▶ MATERIAL FOR THE TASK

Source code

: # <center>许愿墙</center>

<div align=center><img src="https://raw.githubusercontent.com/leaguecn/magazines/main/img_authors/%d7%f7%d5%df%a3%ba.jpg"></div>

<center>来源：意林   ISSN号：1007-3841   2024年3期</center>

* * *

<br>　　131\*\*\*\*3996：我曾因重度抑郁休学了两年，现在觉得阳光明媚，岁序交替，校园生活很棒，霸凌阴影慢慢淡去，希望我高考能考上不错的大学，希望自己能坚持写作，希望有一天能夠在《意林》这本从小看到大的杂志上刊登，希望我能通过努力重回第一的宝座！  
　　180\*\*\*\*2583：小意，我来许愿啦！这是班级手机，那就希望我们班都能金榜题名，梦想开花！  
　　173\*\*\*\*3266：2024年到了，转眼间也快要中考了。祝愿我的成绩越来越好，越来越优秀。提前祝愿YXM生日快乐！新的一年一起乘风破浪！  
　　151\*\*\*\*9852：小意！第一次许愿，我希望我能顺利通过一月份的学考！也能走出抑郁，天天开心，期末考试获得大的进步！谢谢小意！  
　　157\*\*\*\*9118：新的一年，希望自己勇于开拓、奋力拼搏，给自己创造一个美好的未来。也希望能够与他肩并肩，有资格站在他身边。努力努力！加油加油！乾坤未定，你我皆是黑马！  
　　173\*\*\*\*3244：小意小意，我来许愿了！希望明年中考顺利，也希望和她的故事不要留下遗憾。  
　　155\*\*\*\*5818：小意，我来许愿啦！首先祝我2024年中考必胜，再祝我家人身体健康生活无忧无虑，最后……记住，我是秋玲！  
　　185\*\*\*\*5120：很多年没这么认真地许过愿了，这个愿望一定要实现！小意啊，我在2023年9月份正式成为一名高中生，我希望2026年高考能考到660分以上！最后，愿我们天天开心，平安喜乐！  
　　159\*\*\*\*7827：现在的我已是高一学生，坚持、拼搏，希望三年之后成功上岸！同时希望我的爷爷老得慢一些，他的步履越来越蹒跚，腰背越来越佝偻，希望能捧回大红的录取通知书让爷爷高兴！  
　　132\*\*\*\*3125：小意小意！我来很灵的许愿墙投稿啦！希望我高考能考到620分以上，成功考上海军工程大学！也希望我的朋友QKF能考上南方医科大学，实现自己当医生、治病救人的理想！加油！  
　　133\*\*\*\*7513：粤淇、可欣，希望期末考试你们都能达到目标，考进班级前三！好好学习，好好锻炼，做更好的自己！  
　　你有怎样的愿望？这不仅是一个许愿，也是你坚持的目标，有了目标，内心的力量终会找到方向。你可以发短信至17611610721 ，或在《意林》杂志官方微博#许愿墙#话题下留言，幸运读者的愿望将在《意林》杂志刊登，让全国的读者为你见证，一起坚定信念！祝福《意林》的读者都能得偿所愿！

--

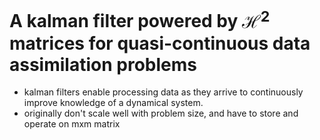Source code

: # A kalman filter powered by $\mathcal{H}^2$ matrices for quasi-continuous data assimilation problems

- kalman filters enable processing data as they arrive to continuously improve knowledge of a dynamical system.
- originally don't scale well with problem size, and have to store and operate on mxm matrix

▶ ABOUT THIS TASK
Each line above from the one with "data assimilation problems" up to and including the one with "- originally don't" must be set down exactly, and no line outside that span may appear.

▶ OUTPUT OF THE TASK
: # A kalman filter powered by $\mathcal{H}^2$ matrices for quasi-continuous data assimilation problems

- kalman filters enable processing data as they arrive to continuously improve knowledge of a dynamical system.
- originally don't scale well with problem size, and have to store and operate on mxm matrix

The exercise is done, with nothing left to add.